### TEXT PROVIDED
Content starts
Mathew John Mitchel-King (born 12 September 1983) is an English semi-professional footballer who plays as a defender for Hayes & Yeading United. He can also play as a midfielder.

Club career

Histon
Mitchel-King was born in Reading, Berkshire. While at Histon, Mitchel-King was a part-time body double of Rio Ferdinand for the Nike adverts. He gave this up when he signed a two-year full-time contract with Crewe Alexandra.

Crewe Alexandra
Mitchel-King joined Crewe Alexandra on 29 June 2009, on a free transfer after rejecting a new deal with Histon. He made his league debut in Crewe's opening day defeat to Dagenham & Redbridge. He was released from the club in May 2011.

AFC Wimbledon
On 24 June 2011, newly promoted League Two side AFC Wimbledon announced the signing of Mitchel-King after his release from Crewe Alexandra. However, the start of his season was hampered by an injury which kept him sidelined for the first twelve games of the season. He made his first team debut in a London Senior Cup tie against Wingate & Finchley on 29 November 2011. He was released by AFC Wimbledon with nine other players on 14 May 2013.
Content ends
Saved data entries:
Content starts
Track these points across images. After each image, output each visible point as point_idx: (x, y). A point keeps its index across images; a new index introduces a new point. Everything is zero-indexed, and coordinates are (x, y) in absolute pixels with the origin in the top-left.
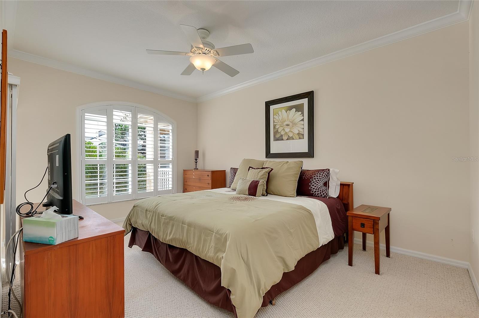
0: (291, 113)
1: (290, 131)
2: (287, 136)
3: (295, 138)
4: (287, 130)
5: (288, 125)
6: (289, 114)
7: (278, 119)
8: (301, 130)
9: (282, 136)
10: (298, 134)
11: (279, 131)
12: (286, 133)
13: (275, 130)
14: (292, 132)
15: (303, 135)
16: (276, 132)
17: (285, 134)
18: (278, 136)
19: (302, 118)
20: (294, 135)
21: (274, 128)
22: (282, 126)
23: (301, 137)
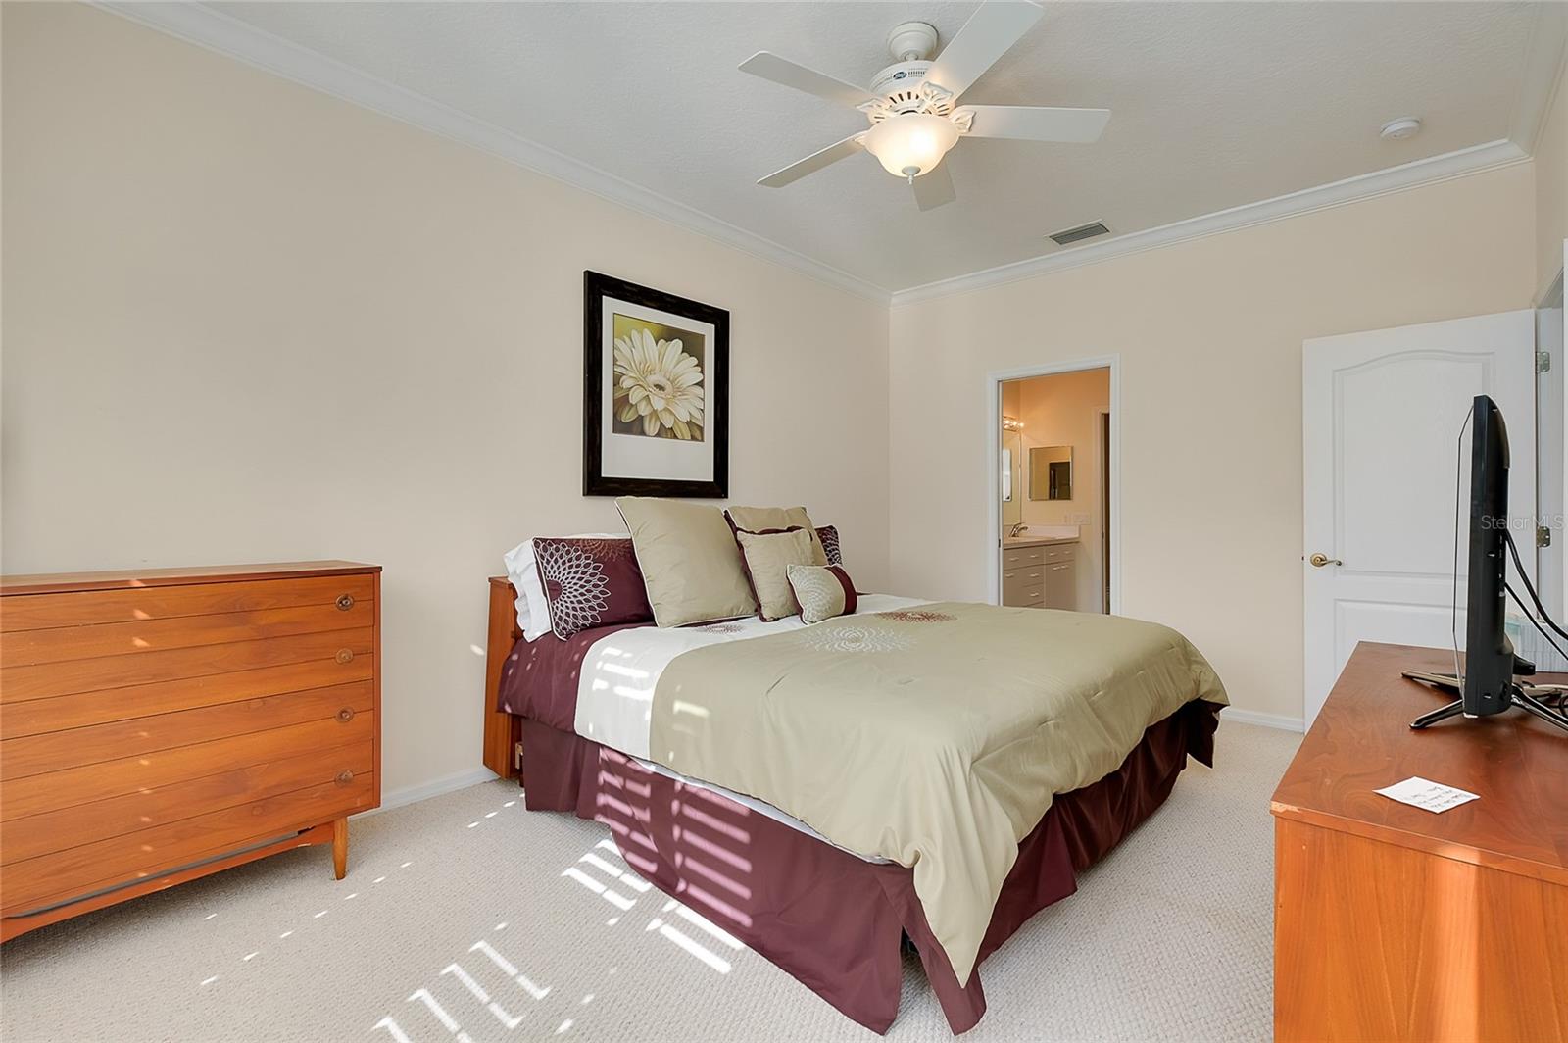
Content ends
Content starts
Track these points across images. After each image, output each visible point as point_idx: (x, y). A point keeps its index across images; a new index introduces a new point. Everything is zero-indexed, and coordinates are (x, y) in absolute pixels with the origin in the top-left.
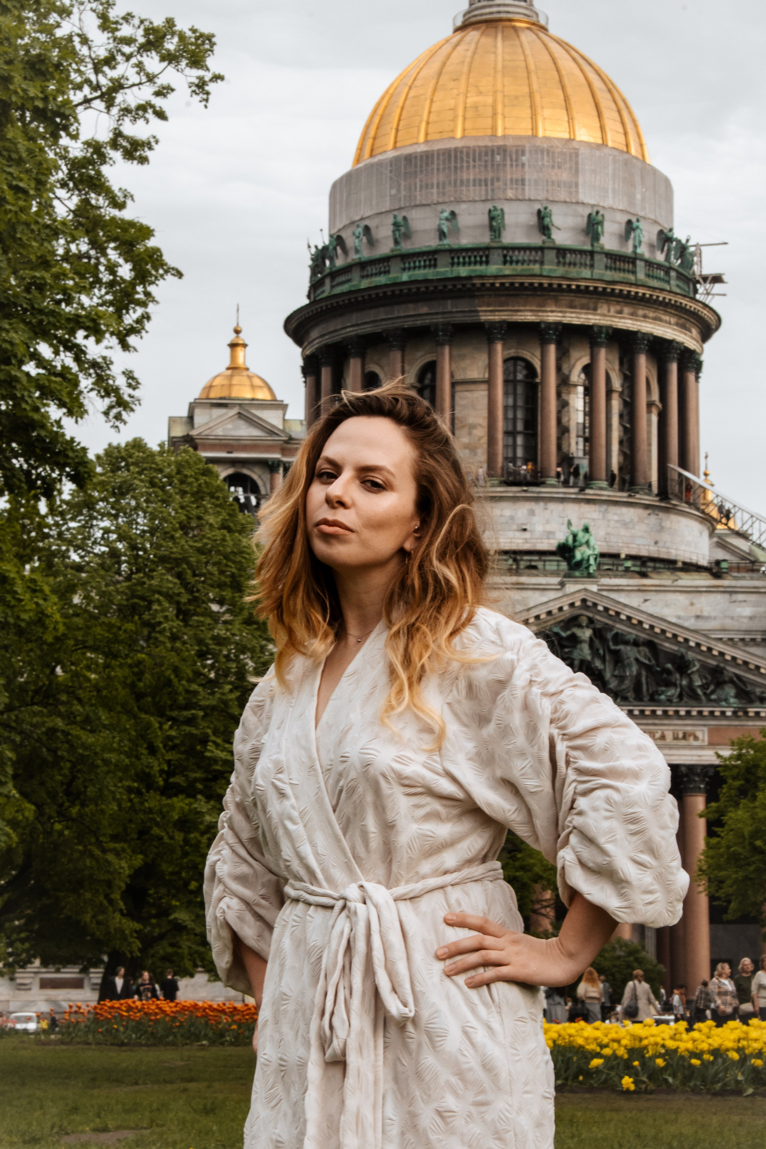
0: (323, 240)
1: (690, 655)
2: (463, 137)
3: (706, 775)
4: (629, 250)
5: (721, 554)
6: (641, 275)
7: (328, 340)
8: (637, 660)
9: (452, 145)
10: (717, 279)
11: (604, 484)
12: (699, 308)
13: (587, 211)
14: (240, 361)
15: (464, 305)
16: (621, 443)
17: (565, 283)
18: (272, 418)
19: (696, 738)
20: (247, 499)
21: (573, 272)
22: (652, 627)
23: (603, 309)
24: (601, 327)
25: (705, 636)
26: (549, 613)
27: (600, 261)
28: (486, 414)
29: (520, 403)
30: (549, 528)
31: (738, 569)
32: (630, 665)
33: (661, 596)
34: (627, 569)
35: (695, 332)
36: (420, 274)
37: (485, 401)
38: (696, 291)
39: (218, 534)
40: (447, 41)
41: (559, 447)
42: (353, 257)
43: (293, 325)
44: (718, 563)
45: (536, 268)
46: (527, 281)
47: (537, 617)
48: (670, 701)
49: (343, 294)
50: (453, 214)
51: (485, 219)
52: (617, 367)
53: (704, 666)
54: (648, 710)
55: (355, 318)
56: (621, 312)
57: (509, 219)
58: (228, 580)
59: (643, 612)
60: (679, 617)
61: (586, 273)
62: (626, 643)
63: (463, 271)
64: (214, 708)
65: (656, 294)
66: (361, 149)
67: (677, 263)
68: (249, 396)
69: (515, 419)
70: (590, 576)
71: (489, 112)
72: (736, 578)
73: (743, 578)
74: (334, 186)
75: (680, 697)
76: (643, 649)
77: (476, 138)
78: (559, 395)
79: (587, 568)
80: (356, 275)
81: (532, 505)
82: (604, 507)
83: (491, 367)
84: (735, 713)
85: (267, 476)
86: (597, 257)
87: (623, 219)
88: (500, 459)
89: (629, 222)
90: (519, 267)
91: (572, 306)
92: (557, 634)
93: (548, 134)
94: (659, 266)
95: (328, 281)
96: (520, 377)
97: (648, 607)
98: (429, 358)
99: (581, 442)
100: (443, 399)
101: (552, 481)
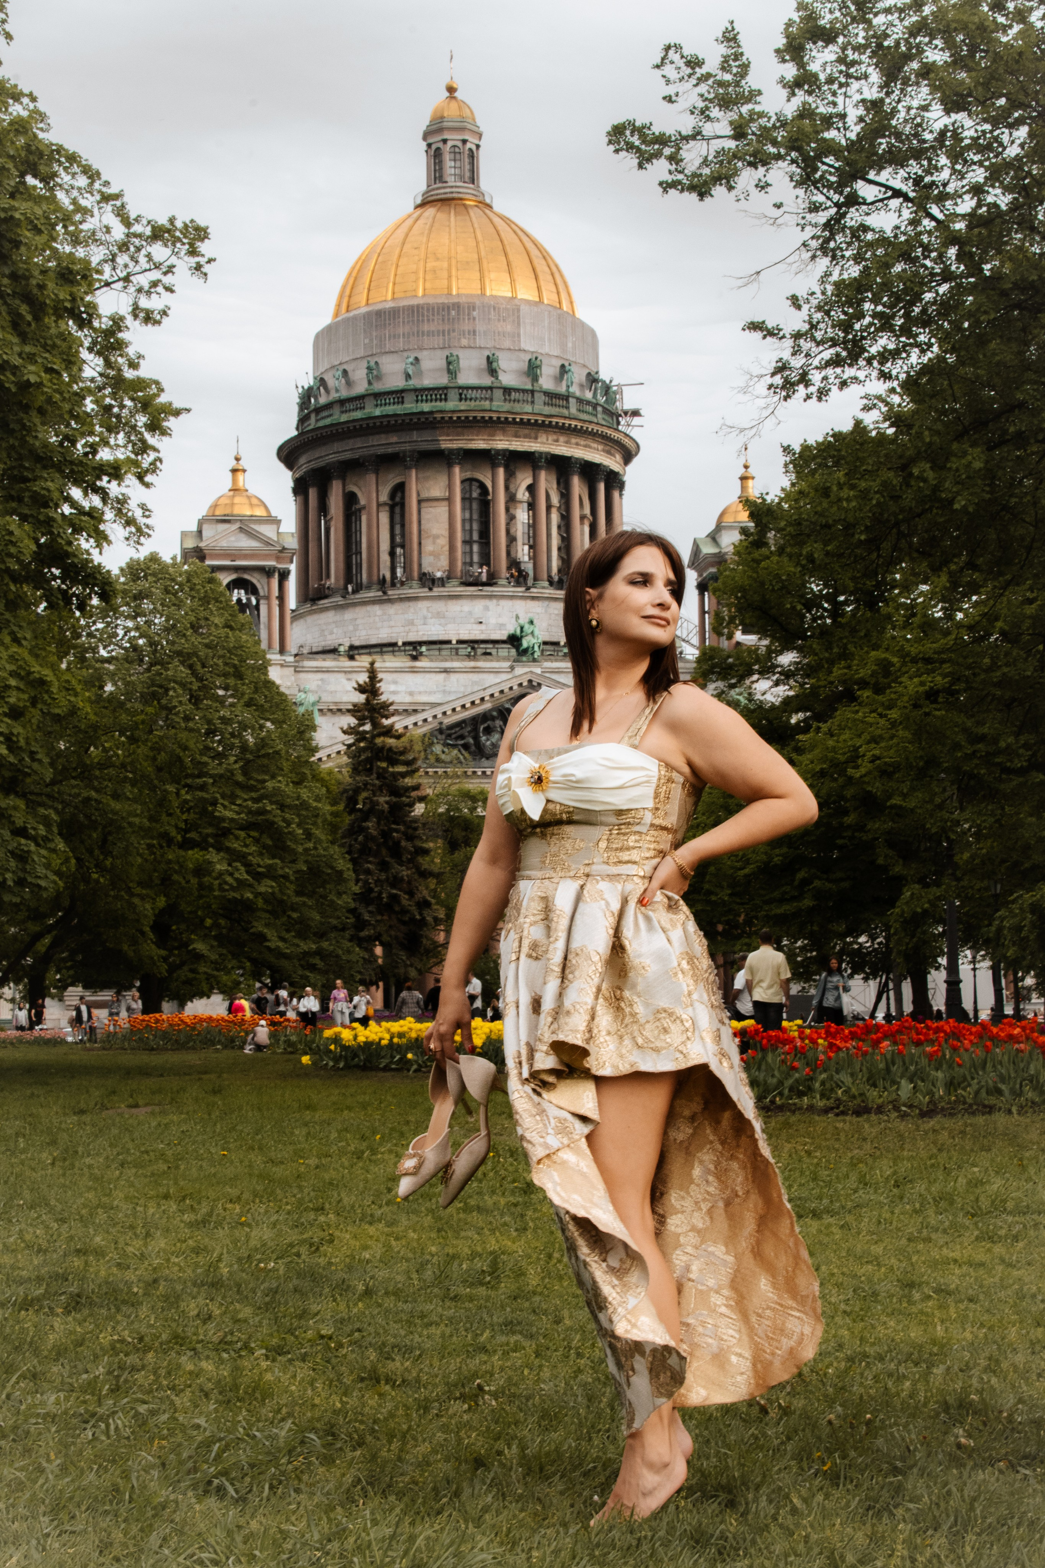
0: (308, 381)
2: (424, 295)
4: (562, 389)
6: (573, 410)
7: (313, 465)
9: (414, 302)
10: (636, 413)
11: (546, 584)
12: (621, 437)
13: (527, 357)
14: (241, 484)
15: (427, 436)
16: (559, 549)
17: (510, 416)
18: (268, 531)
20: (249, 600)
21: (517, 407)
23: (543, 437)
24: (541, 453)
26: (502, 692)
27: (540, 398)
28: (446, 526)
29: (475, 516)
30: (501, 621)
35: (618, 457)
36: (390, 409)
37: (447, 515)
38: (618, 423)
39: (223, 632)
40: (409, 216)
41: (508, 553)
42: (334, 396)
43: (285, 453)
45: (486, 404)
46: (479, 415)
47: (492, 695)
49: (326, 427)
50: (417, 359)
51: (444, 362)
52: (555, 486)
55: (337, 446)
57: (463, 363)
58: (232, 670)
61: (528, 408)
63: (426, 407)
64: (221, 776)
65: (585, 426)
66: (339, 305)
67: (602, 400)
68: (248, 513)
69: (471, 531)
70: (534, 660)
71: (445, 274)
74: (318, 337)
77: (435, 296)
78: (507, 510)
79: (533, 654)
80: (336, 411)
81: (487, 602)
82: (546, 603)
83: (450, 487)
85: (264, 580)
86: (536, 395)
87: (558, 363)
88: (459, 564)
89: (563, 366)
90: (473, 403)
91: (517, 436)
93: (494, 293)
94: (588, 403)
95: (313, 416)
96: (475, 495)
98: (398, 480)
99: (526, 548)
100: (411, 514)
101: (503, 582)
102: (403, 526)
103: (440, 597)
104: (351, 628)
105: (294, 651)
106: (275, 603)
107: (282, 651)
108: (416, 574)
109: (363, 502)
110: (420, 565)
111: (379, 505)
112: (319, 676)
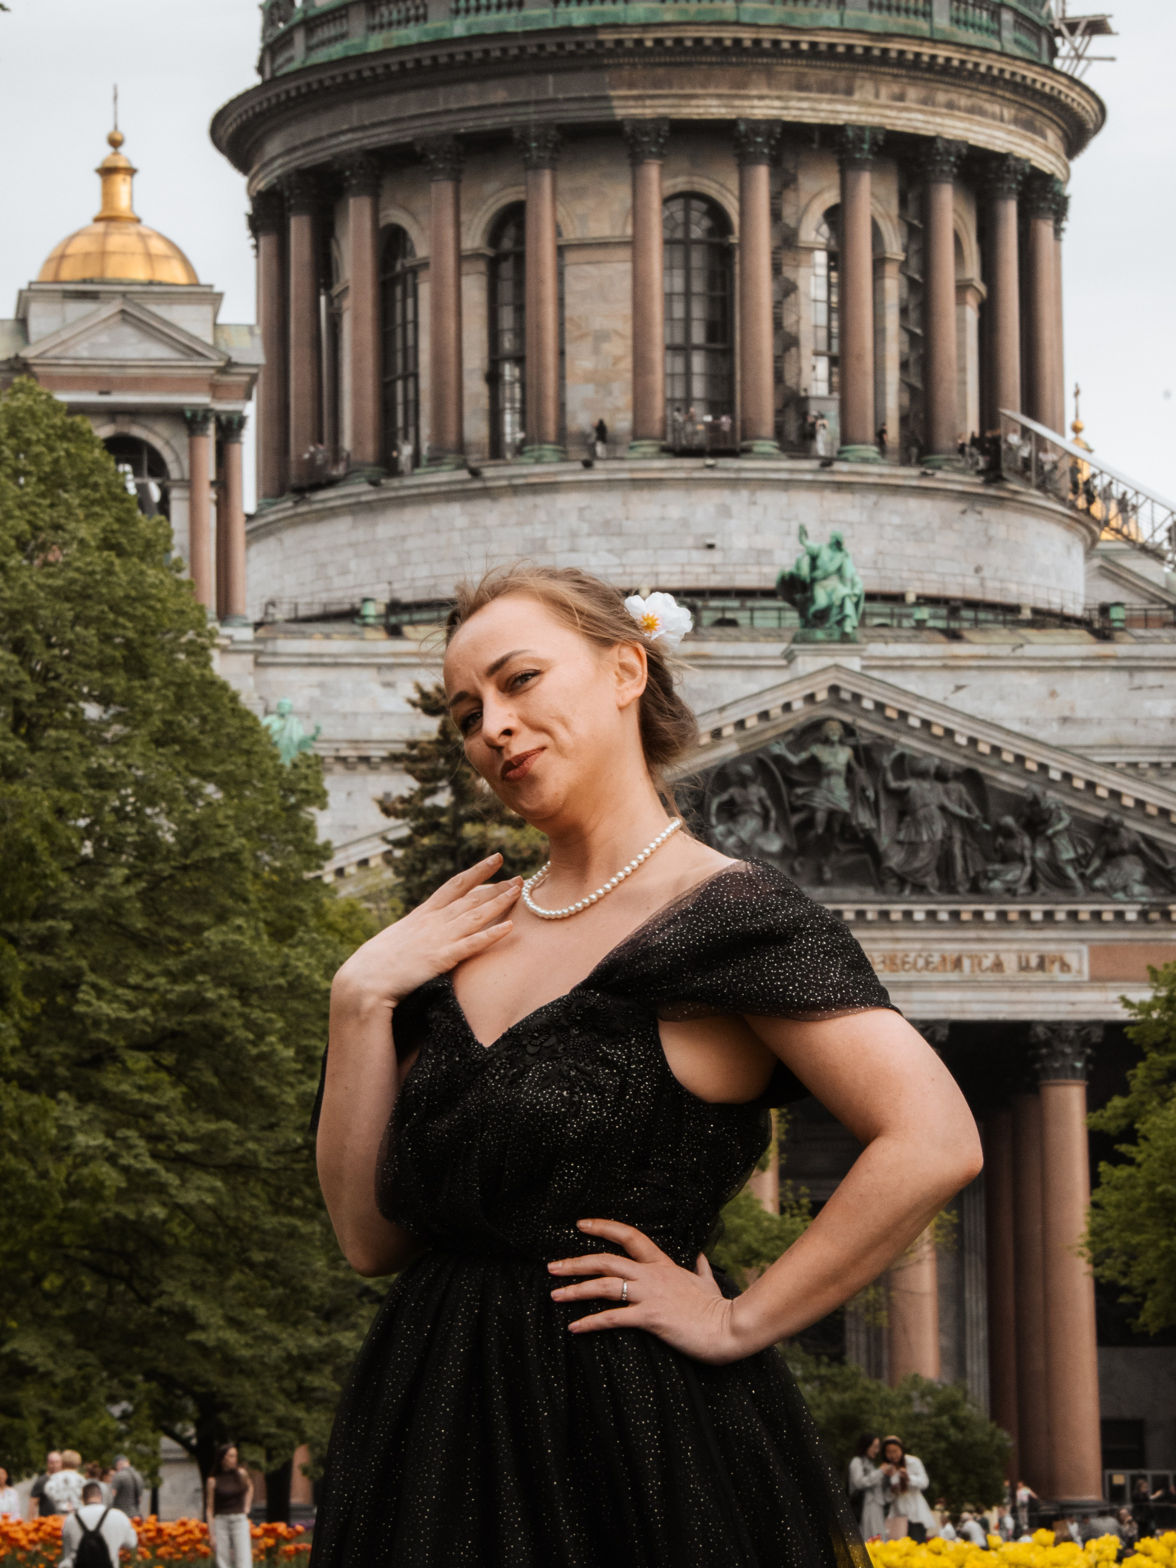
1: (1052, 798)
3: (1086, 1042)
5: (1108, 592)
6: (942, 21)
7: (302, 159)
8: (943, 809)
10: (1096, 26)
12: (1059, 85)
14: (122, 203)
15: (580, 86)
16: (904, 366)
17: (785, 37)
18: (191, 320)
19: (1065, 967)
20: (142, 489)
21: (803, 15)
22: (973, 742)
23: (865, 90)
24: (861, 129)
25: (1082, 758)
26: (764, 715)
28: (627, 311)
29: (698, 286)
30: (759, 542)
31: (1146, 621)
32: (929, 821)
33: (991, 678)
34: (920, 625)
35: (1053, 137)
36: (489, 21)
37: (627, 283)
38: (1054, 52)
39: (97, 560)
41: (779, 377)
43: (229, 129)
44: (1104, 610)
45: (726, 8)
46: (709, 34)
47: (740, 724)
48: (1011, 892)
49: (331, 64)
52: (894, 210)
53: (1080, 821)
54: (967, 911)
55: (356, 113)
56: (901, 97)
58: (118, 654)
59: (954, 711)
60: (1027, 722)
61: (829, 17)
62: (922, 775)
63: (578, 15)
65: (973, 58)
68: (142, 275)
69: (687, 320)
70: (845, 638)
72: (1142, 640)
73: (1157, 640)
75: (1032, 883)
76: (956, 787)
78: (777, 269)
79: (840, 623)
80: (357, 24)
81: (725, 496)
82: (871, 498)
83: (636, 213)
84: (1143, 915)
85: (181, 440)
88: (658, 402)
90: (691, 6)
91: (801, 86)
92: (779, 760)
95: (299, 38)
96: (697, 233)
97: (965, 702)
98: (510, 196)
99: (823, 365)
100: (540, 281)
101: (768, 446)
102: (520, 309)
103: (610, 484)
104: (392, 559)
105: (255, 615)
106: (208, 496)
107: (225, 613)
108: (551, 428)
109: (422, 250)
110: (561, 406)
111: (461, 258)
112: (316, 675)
Content ends
Content starts
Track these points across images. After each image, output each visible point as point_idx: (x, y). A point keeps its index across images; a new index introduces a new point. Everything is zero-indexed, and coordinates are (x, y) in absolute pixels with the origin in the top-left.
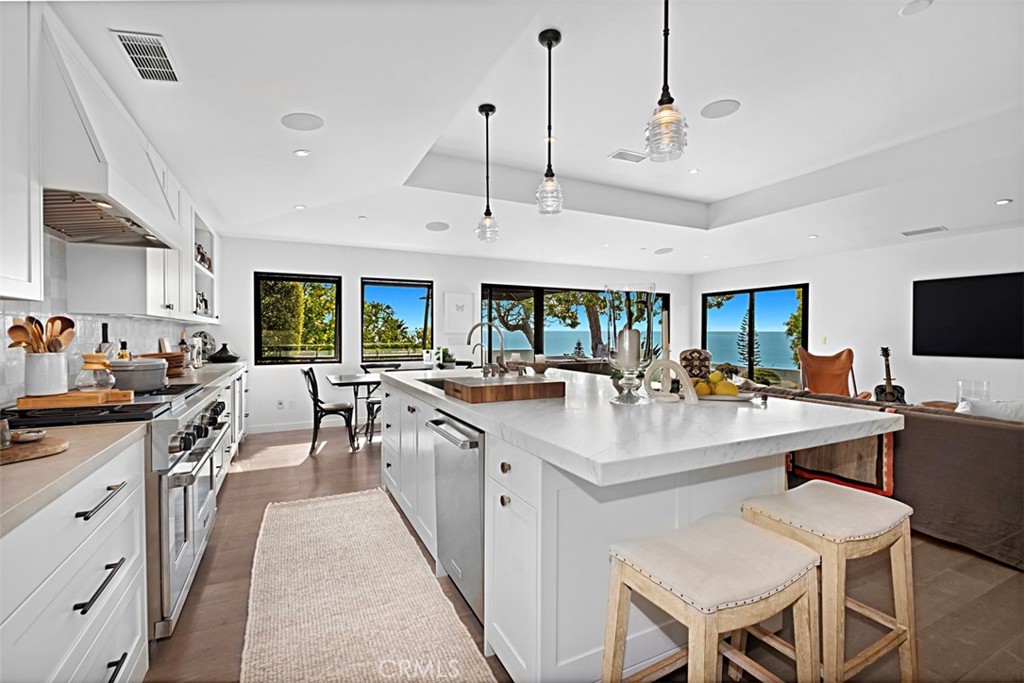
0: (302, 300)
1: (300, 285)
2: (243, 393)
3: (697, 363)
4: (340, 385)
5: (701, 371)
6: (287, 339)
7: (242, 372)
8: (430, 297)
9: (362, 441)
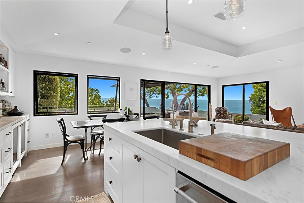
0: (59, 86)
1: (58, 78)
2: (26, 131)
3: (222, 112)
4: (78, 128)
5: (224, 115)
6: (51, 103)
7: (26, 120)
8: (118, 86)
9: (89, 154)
Content ends
### TASKS TO CARRY OUT
1 - List every football club named in the footballer profile.
2 - Please update the footballer profile from the part starting at "Club career" and ending at "in May 2011.", replacing "two-year" with "three-year", and give that part in full.

### RESPONSES BY ITEM NUMBER
1 - Hayes & Yeading United, Histon, Crewe Alexandra, Dagenham & Redbridge, AFC Wimbledon, Wingate & Finchley

2 -
Club career

Histon
Mitchel-King was born in Reading, Berkshire. While at Histon, Mitchel-King was a part-time body double of Rio Ferdinand for the Nike adverts. He gave this up when he signed a three-year full-time contract with Crewe Alexandra.

Crewe Alexandra
Mitchel-King joined Crewe Alexandra on 29 June 2009, on a free transfer after rejecting a new deal with Histon. He made his league debut in Crewe's opening day defeat to Dagenham & Redbridge. He was released from the club in May 2011.